Proving $X^{n-1} \cong (X^{n-1} \sqcup_\alpha \partial D^n_\alpha) / (x \sim \varphi_\alpha(x))$ in CW-complexes

Question

In this answer, it is mentioned that $$X^{n-1} \cong (X^{n-1} \sqcup_\alpha \partial D^n_\alpha) / (x \sim \varphi_\alpha(x))$$ where $\varphi_\alpha: \partial D^n_\alpha \rightarrow X^{n-1}$ is the attaching map.

To show this, i.e. that $X^{n-1}$ is homeomorphic to $X^{n-1} = (X^{n-1} \sqcup_\alpha \partial D^n_\alpha) / (x \sim \varphi_\alpha(x))$, we can use the result of induced homeomorphism by quotient map. This result is detailed in Corollary 22.3 of Munkres's book on Topology or here.

Specifically, it needs to be shown that $f: X^{n-1}\sqcup_\alpha \partial D^n_\alpha \rightarrow X^{n-1}$ defined as $$f(x) = \begin{cases} x_1 & (x_2 = 0)\\ \varphi_\alpha(x_1) & (x_2 = \alpha) \end{cases}$$ is a quotient map.

• Starting with continuity, this follows from the pasting lemma. To see this, note that $\varphi_\alpha$ is continuous and $(X^{n-1}, 0)$ as well as $(D^n_\alpha, \alpha)$ are open by definition of the disjoint union topology.
• Continuing with surjectivity, this is trivial as all of $X^{n-1}$ are mapped to $X^{n-1}$.
• Finally, with proving that f should be an open map, I am completely lost. This is because I don't see how it is possibly an open map because $\varphi_{\alpha}$ is not necessarily open.
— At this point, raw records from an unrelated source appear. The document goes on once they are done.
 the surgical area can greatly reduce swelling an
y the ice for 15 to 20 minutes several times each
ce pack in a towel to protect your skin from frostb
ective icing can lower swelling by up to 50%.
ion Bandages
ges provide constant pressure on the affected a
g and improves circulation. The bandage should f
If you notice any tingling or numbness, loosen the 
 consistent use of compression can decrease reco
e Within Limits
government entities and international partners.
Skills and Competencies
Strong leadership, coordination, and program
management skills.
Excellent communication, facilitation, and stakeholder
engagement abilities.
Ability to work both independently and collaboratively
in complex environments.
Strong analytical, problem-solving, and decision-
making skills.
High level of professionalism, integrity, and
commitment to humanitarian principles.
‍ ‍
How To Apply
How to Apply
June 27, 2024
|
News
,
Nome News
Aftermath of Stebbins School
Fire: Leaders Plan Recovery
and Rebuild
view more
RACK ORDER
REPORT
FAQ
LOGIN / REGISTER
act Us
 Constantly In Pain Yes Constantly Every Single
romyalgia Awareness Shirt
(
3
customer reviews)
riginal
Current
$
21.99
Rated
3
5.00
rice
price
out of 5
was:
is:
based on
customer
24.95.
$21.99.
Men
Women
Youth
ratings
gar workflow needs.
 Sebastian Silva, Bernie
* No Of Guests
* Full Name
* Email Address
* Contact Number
Could I please get some help?

Answer 1

Let's prove that $f$ is quotient map $X^{n-1} = (X^{n-1} ⊔_{\alpha} \partial D_{\alpha}^{n}) / (x ≡ \phi_{\alpha}(x))$

This expression states that the $n-1$ dimensional cell complex $X^{n-1}$ is homeomorphic to the quotient space obtained by gluing the boundary of an n-dimensional disk $\partial D_{\alpha}^{n} \to X^{n-1}$ along the attaching map $\phi_{\alpha}$.
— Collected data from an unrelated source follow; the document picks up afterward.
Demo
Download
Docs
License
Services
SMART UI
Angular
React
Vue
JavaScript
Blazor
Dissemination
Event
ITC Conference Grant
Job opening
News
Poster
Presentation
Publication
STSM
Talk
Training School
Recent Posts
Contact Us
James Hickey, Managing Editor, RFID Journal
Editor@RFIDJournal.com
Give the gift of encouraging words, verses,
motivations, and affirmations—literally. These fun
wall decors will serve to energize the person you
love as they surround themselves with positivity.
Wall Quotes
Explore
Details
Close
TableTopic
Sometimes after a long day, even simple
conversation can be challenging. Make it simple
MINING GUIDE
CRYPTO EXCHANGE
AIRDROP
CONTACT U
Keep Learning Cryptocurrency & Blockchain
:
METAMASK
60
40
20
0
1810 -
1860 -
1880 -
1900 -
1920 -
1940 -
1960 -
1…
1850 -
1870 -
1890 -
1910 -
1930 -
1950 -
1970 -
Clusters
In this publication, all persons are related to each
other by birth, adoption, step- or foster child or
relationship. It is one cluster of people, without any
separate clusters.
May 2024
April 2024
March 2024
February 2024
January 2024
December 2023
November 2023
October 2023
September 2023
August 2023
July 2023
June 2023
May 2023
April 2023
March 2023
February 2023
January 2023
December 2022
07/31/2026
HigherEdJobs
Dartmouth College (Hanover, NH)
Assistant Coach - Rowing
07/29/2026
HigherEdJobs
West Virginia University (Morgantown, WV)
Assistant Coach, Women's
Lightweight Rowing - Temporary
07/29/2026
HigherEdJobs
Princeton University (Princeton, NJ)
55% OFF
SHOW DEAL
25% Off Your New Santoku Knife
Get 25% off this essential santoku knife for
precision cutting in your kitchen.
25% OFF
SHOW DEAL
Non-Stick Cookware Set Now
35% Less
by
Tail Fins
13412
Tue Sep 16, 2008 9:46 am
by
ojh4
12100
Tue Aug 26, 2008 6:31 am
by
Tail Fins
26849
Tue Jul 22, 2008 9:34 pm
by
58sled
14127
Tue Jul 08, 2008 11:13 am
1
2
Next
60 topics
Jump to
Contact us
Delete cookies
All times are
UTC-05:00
We will show that the map $f : X^{n-1} ⊔_{\alpha} \partial D_{\alpha}^{n} → X^{n-1}$ defined as $f(x)$ $:=$ {$x_1$ if $x_2 = 0$, $\phi_\alpha = x_1$ if $x_2 = \alpha$}.
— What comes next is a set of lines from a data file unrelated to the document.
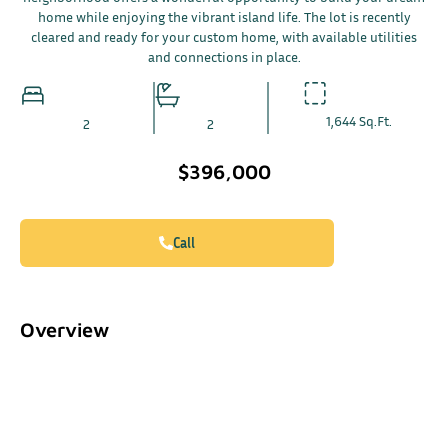
home while enjoying the vibrant island life. The lot is recently
cleared and ready for your custom home, with available utilities
and connections in place.
1,644 Sq.Ft.
2
2
$396,000
Call
Overview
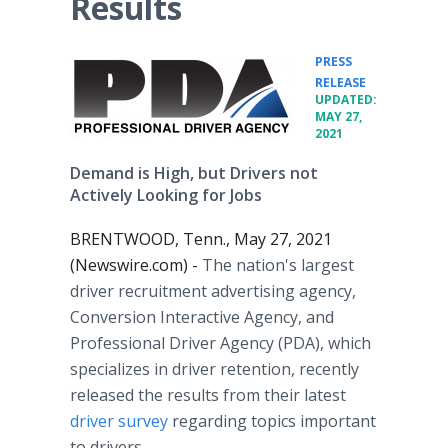
Results
PRESS
•
RELEASE
UPDATED:
MAY 27,
2021
Demand is High, but Drivers not
Actively Looking for Jobs
BRENTWOOD, Tenn., May 27, 2021
(Newswire.com) -
The nation's largest
driver recruitment advertising agency,
Conversion Interactive Agency, and
Professional Driver Agency (PDA), which
specializes in driver retention, recently
released the results from their latest
driver survey
regarding topics important
to drivers.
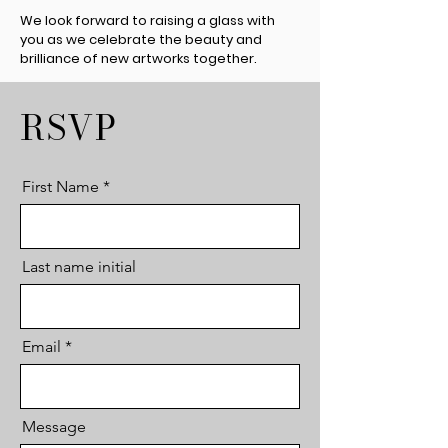
We look forward to raising a glass with
you as we celebrate the beauty and
brilliance of new artworks together.
RSVP
First Name
Last name initial
Email
Message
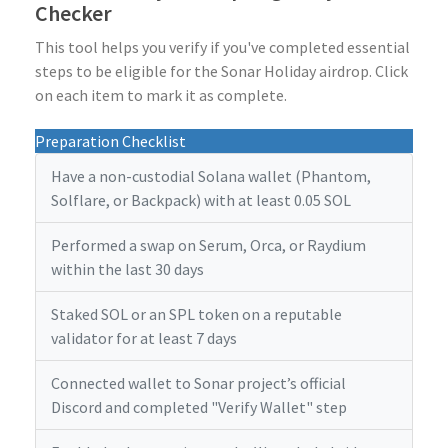
Checker
This tool helps you verify if you've completed essential
steps to be eligible for the Sonar Holiday airdrop. Click
on each item to mark it as complete.
Preparation Checklist
Have a non-custodial Solana wallet (Phantom,
Solflare, or Backpack) with at least 0.05 SOL
Performed a swap on Serum, Orca, or Raydium
within the last 30 days
Staked SOL or an SPL token on a reputable
validator for at least 7 days
Connected wallet to Sonar project’s official
Discord and completed "Verify Wallet" step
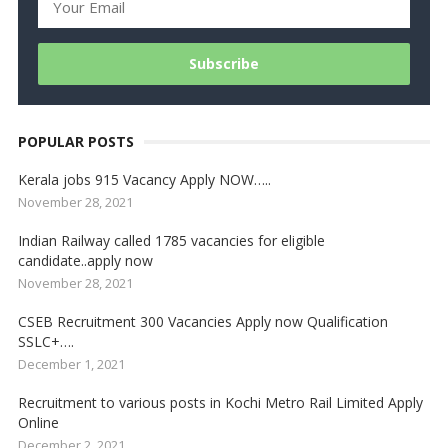
POPULAR POSTS
Kerala jobs 915 Vacancy Apply NOW…..
November 28, 2021
Indian Railway called 1785 vacancies for eligible
candidate..apply now
November 28, 2021
CSEB Recruitment 300 Vacancies Apply now Qualification
SSLC+….
December 1, 2021
Recruitment to various posts in Kochi Metro Rail Limited Apply
Online
December 2, 2021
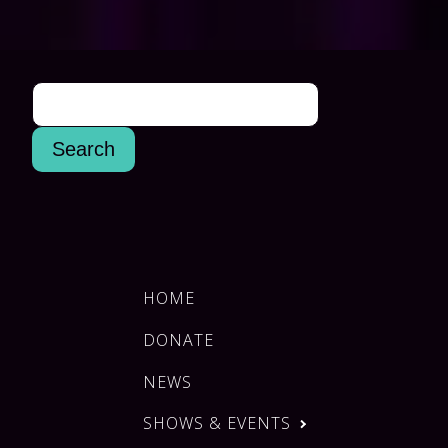
HOME
DONATE
NEWS
SHOWS & EVENTS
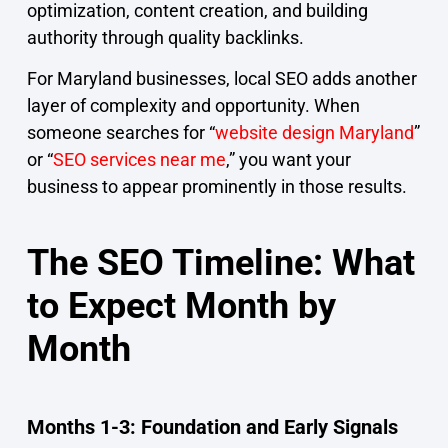
optimization, content creation, and building
authority through quality backlinks.
For Maryland businesses, local SEO adds another
layer of complexity and opportunity. When
someone searches for “
website design Maryland
”
or “
SEO services near me
,” you want your
business to appear prominently in those results.
The SEO Timeline: What
to Expect Month by
Month
Months 1-3: Foundation and Early Signals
is a quotient map. This will imply that the two spaces are homeomorphic. The map $f$ is continuous by the pasting lemma. This is because

• The attaching map $\phi_{\alpha}$ is continuous by definition.
• The spaces ($X^{n-1}, 0$) and $(D_{\alpha}^{n}, \alpha)$ are open in the disjoint union topology. To show that $f$ is a quotient map, we need to show that a subset $U ⊆ X^{n-1}$ is open if and only if its preimage $f^{-1}(U)$ is open in $X^{n-1} ⊔_{\alpha} \partial D_{\alpha}^{n}$.

If $U ⊆ X^{n-1}$ is open, then $f^{-1}(U) = U ⊔ \phi_{\alpha}^{-1}(U)$ is open in $X^{n-1} ⊔_{\alpha}\partial D_{\alpha}^{n}$ because $\phi_{\alpha}^{-1}(U)$ is open in \partial $D_{\alpha}^{n}$. Sufficiency: Conversely, suppose $f^{-1}(U)$ is open in $X^{n-1} ⊔_{\alpha} \partial D_{\alpha}^{n}$. Then $U$ is open in $X^{n-1}$ because $f^{-1}(U) \cap X^{n-1} = U$. Therefore, f is a quotient map.

$f$ is surjective because, $f$ maps $X^{n-1}$ onto itself. And f maps $D_{\alpha}^n$ onto the attached n-cell in X^n. Therefore, $f$ is surjective. Show that $f$ is injective: $f$ is injective on $X^{n-1}$ and $D_{\alpha}^n$ separately. The only points that could potentially map to the same point in X^n are those identified by the equivalence relation $x$ ~ $\phi_{\alpha}(x)$.

• But f maps these points to the same point in $X^n$, so $f$ is injective.